» **EXTRAIT DU DOCUMENT**:

Quatre hommes aveugles
rencontrent un éléphant. L'un saisit sa jambe et en conclut
qu'il s'agit d'un arbre. Le deuxième attrape sa queue et pense que
c'est un fouet. Le troisième touche le tronc de l'éléphant
et affirme que c'est un tuyau, et le quatrième tapote son flanc et
décrète que c'est un mur.
L'homme sage leur
dit : " Vous avez tous raison. "
La première fois
que j'ai entendu cette parabole, j'ai pensé qu'elle illustrait à
quel point la vérité est relative. Nous voyons ici quatre personnes
qui arrivent toutes à des conclusions différentes.
Ce n'est qu'après
plusieurs années que j'ai compris que cette histoire transmettait exactement
le message opposé : la vérité est objective. Après
tout, y a-t-il vraiment un éléphant ? Bien sûr qu'il y en
a un ! Ceci est la réalité objective, indépendante de tout
point de vue personnel.

» **EXERCICE**:
Dites si chacun des énoncés suivants concorde avec l'extrait sur l'éléphant, en répondant par oui ou par non et en citant les mots décisifs du texte. 1. Le deuxième homme croit que la queue est un fouet. 2. Le troisième homme touche le flanc de l'éléphant. 3. L'homme sage déclare aux quatre hommes qu'ils se trompent tous.

» **DONNÉES FOURNIES**:
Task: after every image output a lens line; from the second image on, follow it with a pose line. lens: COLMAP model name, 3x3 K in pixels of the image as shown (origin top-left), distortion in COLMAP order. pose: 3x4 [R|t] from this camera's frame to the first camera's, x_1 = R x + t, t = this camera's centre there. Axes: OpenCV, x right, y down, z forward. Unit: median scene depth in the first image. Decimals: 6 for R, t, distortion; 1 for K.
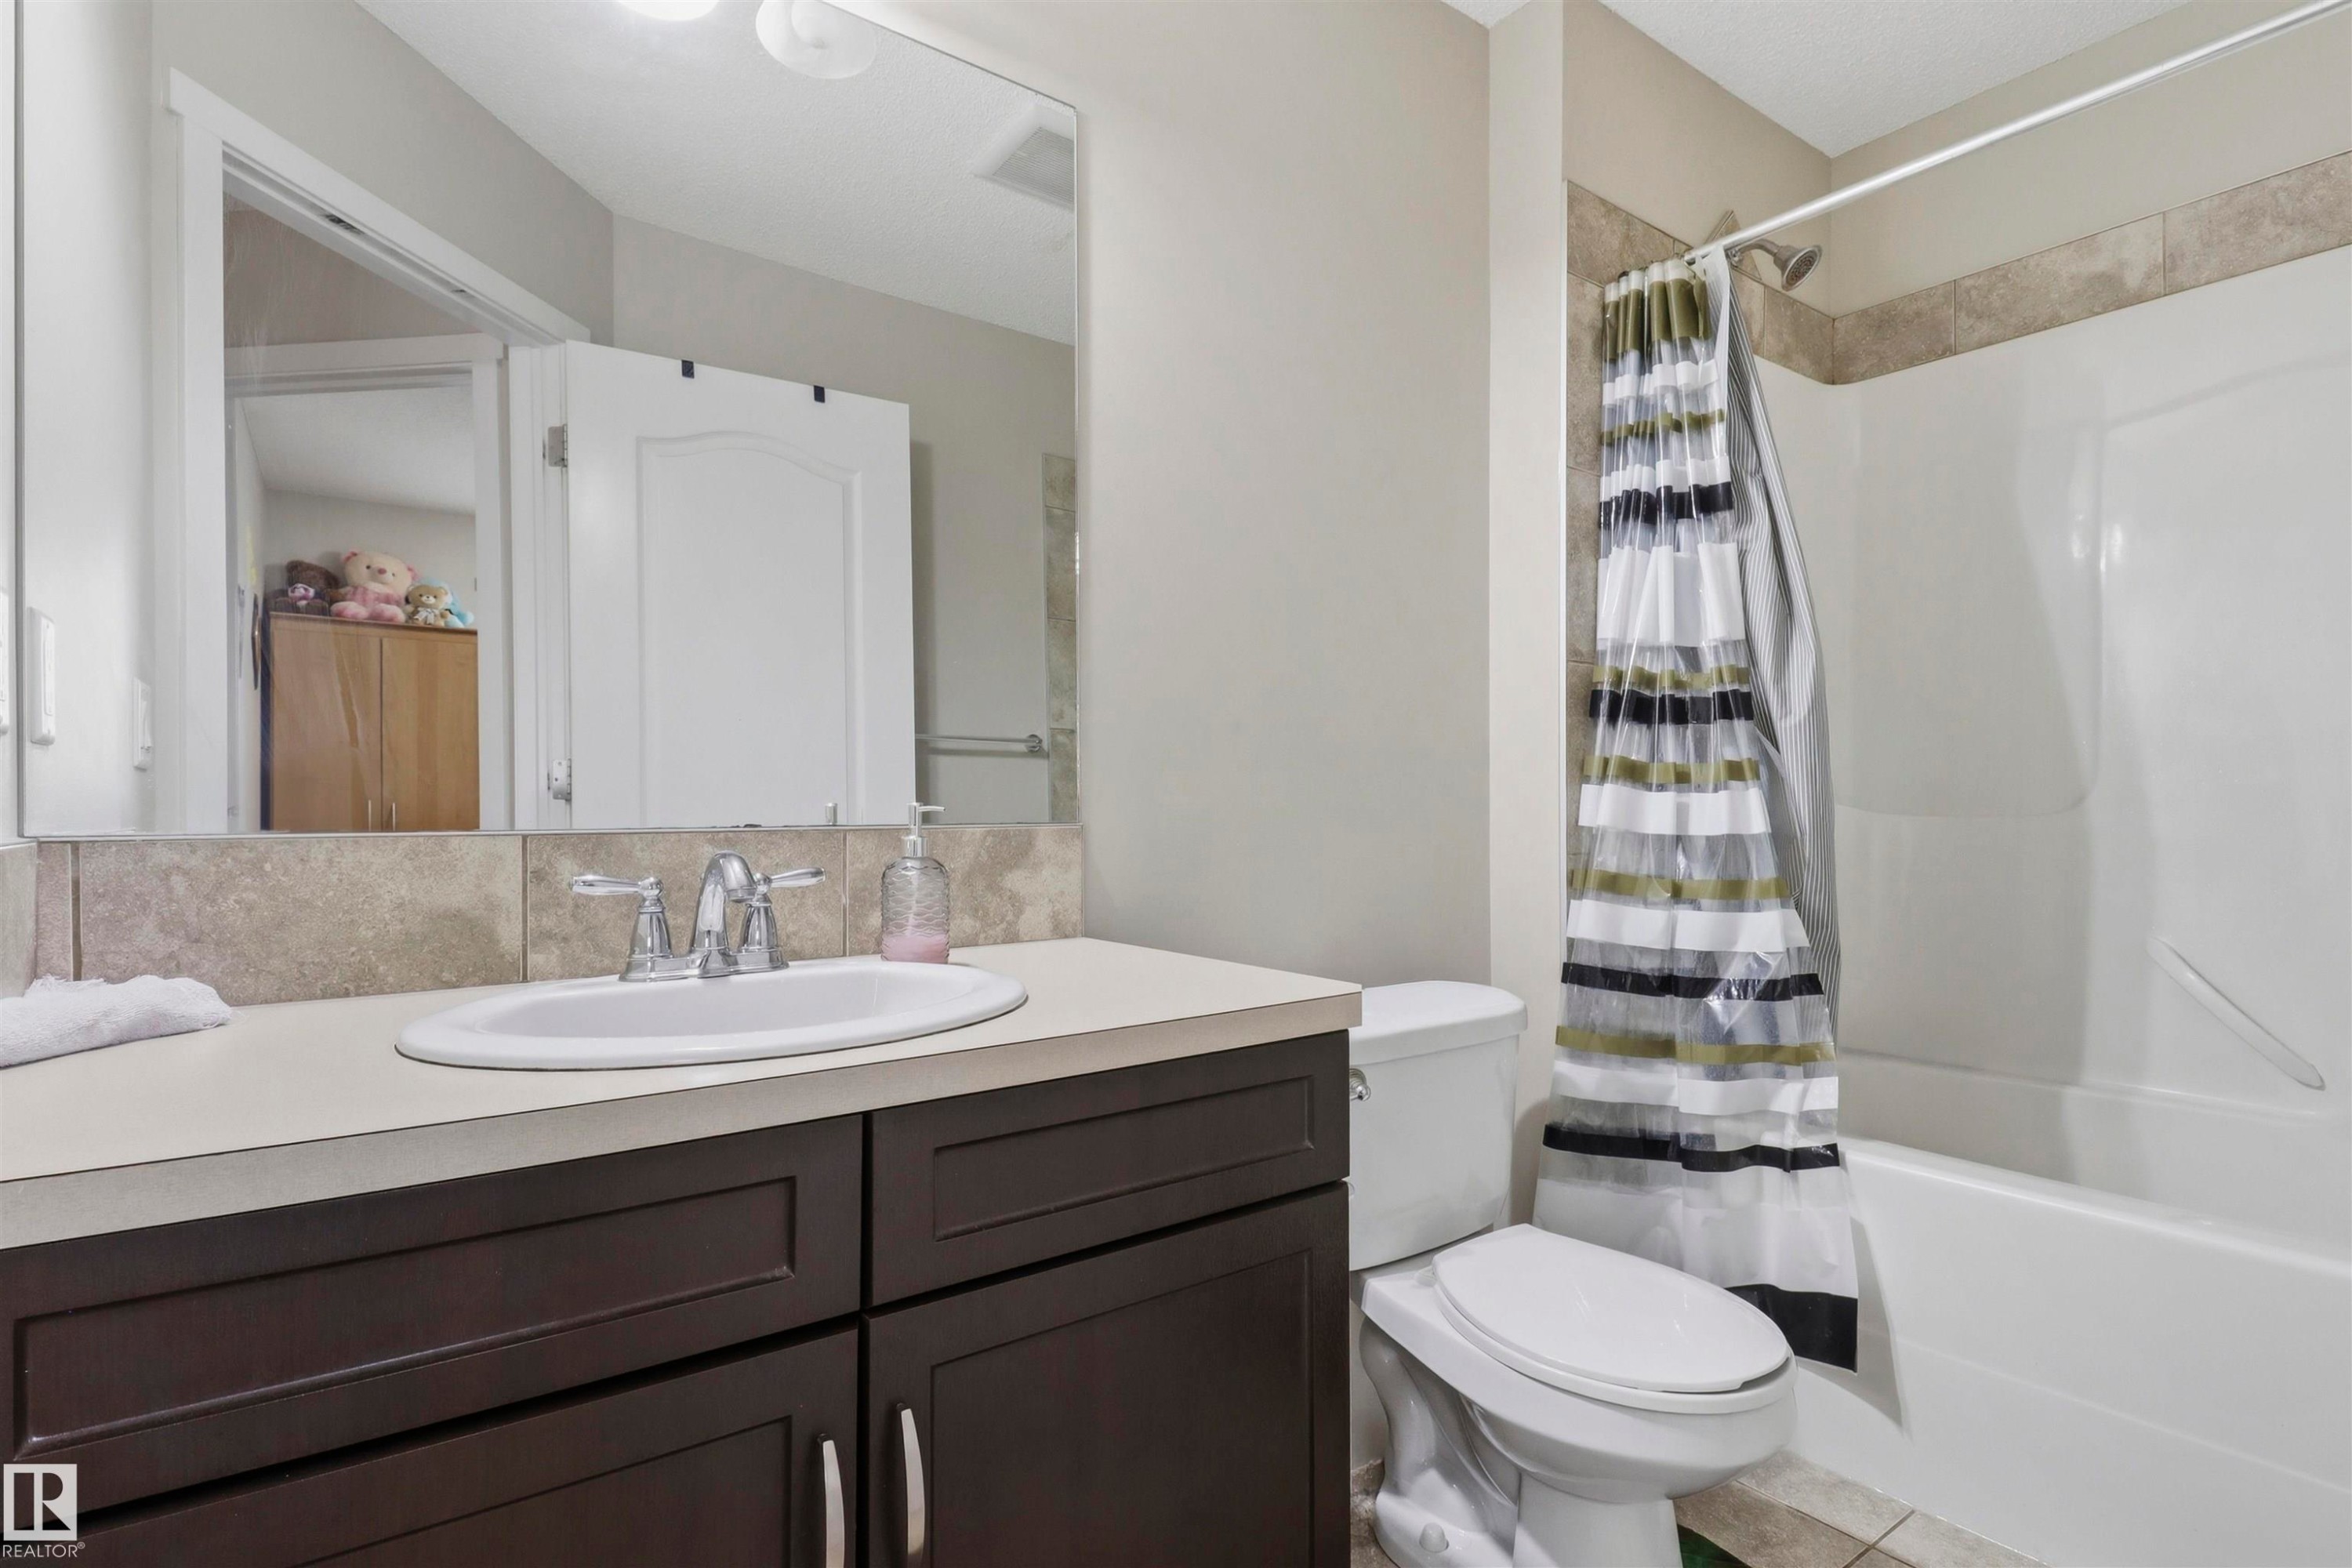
lens RADIAL K [[1131.8, 0, 1215.4], [0, 1131.8, 781.9], [0, 0, 1]] dist [0.000756, -0.000545]
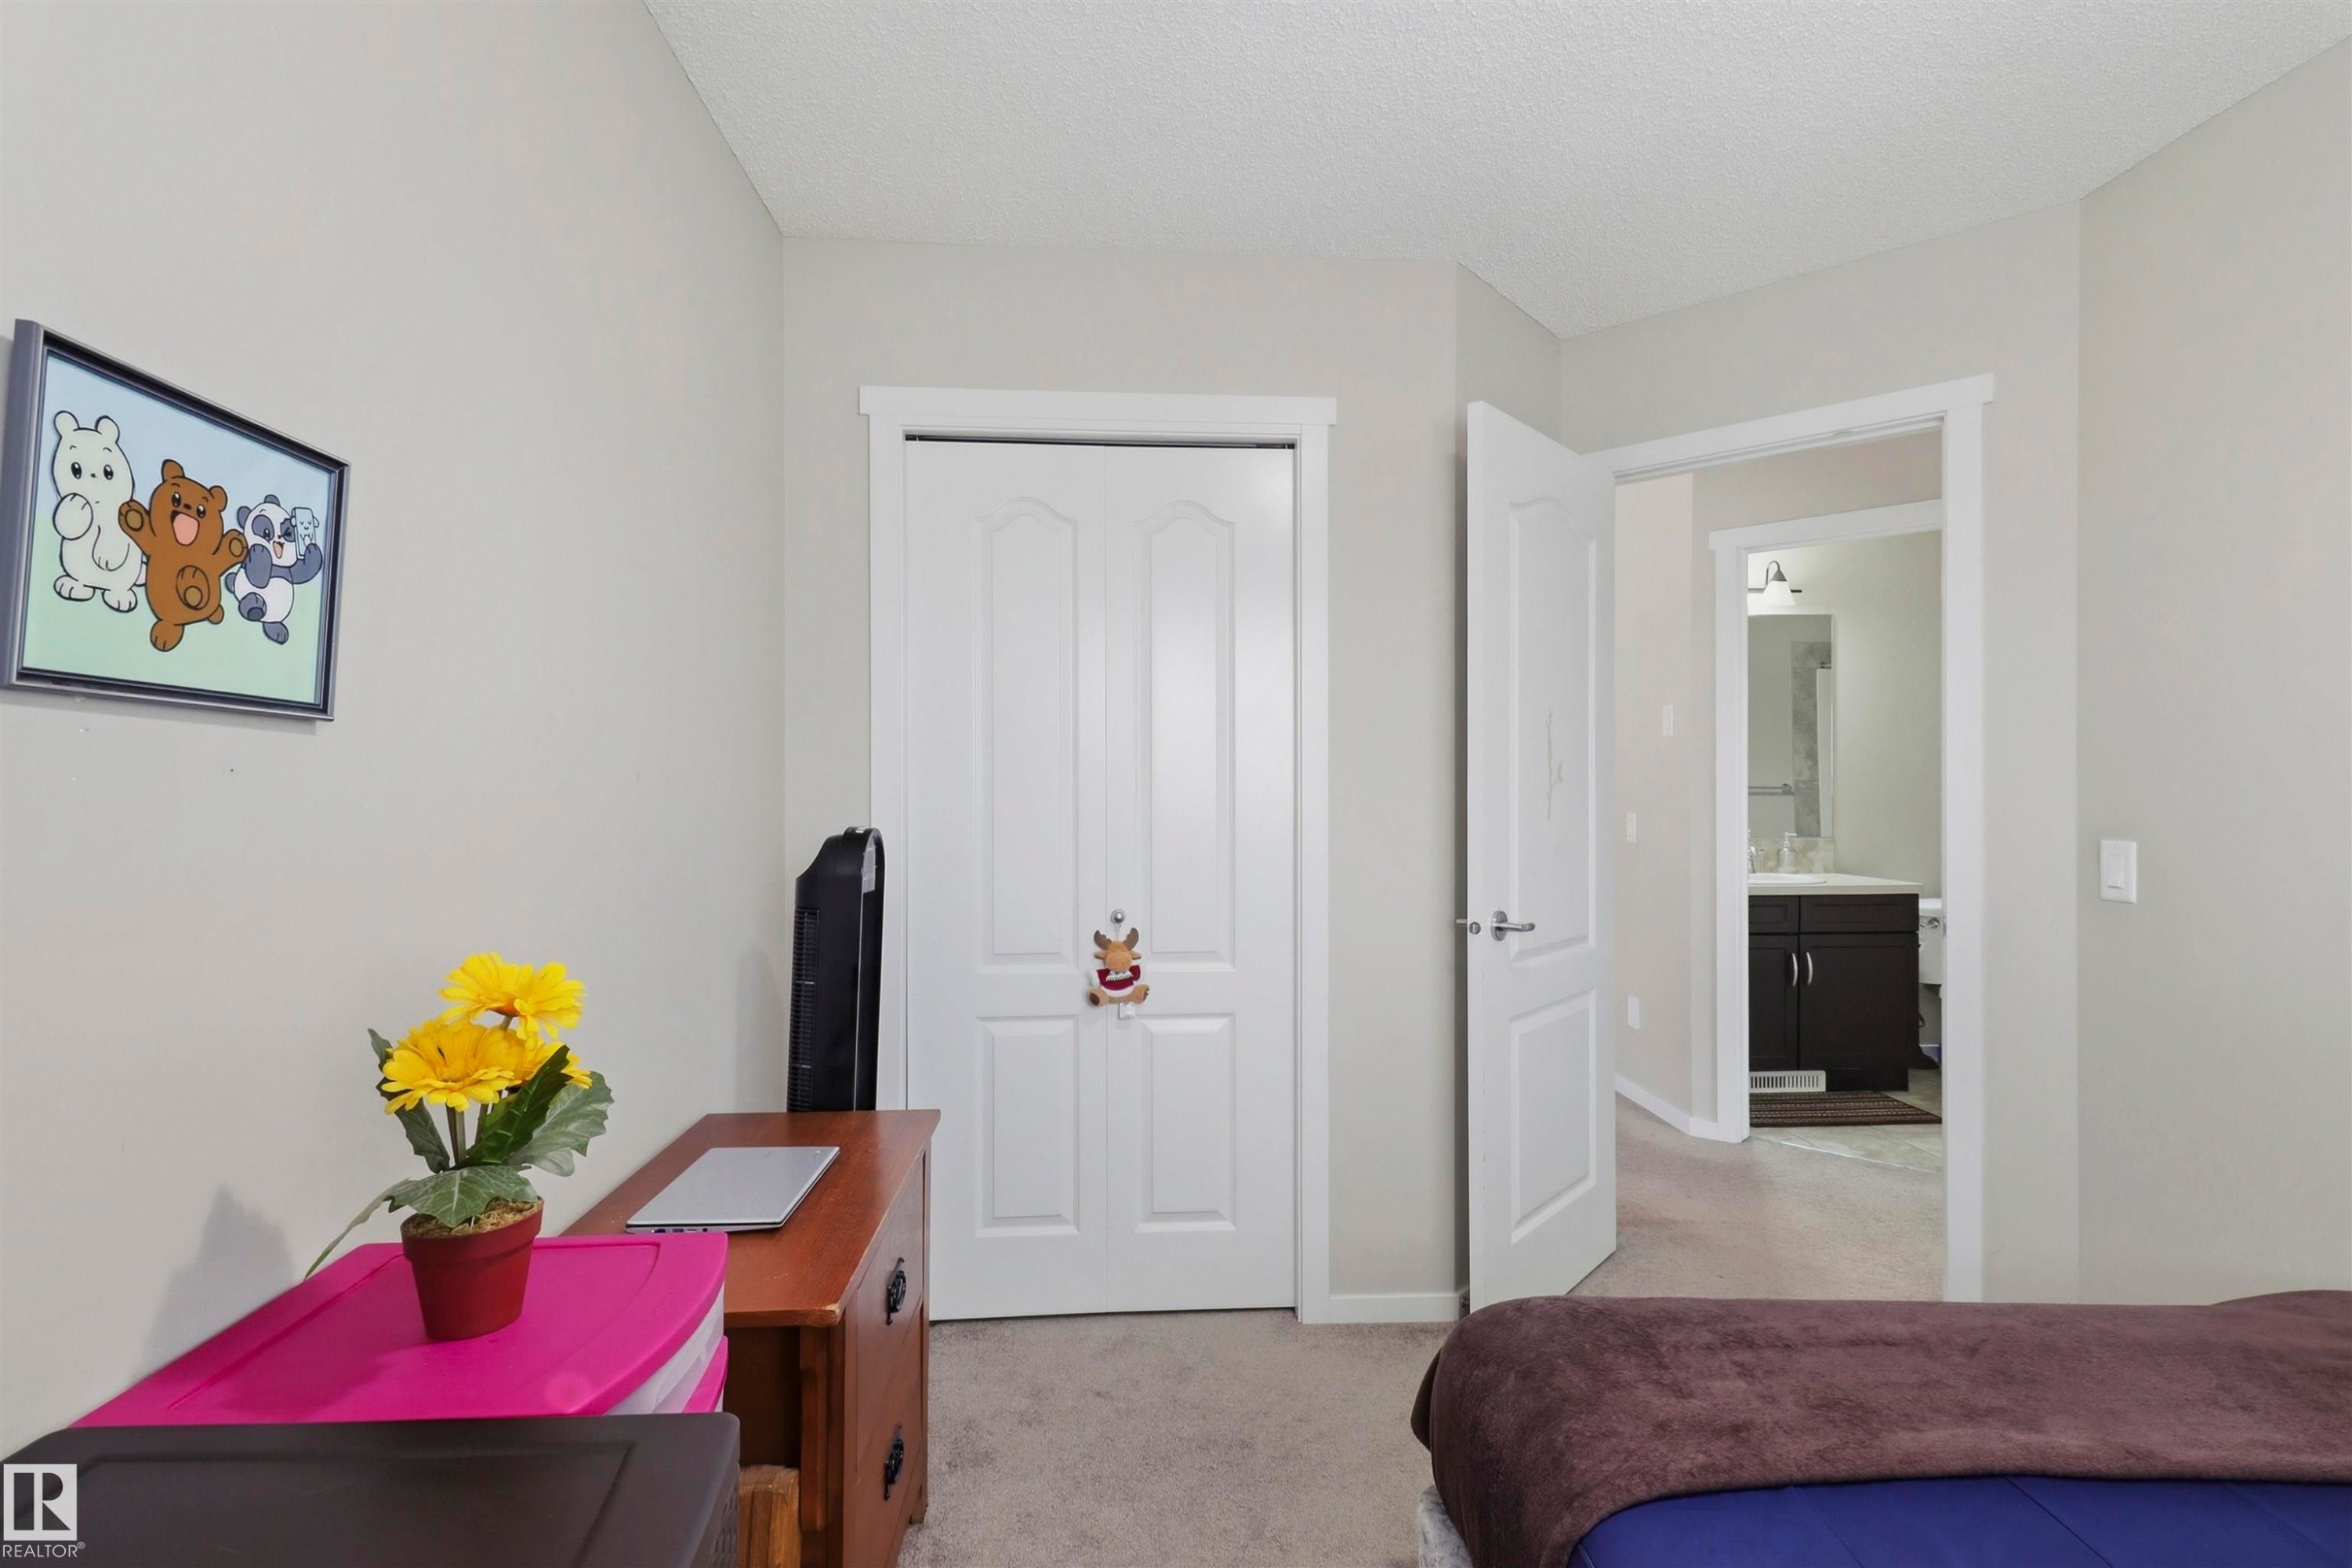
lens RADIAL K [[1131.8, 0, 1215.4], [0, 1131.8, 781.9], [0, 0, 1]] dist [0.000756, -0.000545]
pose [[0.846176, 0.000191, -0.532903, 0.111841], [0.009411, 0.999839, 0.015301, -0.191272], [0.532820, -0.017962, 0.846038, -2.712275]]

» **CORRIGÉ**:
1. Oui : « Le deuxième attrape sa queue et pense que c'est un fouet. »
2. Non : « Le troisième touche le tronc de l'éléphant »
3. Non : « Vous avez tous raison. »